## Request
Could you filter the records below down to the lines that include the word "gather"?

## Dataset extract
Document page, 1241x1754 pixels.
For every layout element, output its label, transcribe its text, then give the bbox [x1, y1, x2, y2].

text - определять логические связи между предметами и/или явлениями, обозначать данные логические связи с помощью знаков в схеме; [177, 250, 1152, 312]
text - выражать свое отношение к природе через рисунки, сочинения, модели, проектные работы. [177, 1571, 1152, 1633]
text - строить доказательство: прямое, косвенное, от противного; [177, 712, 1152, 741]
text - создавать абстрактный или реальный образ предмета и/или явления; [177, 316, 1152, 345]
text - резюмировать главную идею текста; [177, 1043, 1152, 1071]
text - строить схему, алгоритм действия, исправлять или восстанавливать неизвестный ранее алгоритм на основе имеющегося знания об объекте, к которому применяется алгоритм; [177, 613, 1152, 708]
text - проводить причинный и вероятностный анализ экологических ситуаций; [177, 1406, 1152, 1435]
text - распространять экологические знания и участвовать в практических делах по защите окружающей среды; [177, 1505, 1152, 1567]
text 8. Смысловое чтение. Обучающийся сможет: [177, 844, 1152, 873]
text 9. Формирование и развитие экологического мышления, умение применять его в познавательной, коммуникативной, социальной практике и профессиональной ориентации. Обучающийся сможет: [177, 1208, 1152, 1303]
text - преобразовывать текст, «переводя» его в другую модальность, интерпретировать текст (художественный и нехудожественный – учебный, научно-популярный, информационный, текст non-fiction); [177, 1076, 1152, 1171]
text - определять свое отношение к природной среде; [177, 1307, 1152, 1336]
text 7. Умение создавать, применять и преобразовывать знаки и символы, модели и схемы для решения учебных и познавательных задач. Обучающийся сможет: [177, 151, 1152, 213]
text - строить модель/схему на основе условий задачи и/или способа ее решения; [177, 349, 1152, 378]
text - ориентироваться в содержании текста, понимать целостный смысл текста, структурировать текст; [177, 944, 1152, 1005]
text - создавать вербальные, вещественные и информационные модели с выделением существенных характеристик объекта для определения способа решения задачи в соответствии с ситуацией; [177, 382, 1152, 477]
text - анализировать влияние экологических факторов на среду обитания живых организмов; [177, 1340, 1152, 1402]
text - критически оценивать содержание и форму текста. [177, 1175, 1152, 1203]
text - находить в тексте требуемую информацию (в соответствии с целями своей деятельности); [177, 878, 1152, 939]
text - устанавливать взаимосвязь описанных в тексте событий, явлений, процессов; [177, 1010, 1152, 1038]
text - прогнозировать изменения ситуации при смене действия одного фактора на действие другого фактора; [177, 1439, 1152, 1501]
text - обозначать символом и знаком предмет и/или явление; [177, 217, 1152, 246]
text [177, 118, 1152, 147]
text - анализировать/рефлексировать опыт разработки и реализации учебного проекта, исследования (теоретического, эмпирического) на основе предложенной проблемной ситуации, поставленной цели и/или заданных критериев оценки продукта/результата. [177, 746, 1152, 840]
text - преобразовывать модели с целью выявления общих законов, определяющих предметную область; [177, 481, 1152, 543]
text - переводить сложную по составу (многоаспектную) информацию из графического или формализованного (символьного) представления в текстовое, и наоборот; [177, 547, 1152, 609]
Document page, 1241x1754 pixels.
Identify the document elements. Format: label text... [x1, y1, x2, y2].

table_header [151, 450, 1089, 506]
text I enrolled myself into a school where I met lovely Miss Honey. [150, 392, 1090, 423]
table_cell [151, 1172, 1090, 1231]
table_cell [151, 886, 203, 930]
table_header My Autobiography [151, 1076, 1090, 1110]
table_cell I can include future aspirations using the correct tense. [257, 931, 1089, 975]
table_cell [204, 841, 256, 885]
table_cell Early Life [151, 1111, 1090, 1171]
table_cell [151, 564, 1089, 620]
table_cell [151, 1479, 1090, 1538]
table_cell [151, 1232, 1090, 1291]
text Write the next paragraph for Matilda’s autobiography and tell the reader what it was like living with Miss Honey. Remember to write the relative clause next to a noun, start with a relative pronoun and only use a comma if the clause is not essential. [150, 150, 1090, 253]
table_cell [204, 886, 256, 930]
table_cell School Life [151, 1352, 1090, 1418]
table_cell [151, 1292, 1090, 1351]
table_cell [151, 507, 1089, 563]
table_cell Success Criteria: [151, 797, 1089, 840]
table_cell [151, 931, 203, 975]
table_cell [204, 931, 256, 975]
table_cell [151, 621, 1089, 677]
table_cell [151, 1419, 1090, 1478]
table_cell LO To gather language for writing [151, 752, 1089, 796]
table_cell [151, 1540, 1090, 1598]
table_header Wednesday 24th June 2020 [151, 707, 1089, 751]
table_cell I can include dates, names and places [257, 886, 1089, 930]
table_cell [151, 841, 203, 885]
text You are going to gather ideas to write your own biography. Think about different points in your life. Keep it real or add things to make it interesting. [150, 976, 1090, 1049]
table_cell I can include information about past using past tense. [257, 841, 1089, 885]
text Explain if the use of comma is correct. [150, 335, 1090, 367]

## Solution for this exercise
table_cell LO To gather language for writing [151, 752, 1089, 796]
text You are going to gather ideas to write your own biography. Think about different points in your life. Keep it real or add things to make it interesting. [150, 976, 1090, 1049]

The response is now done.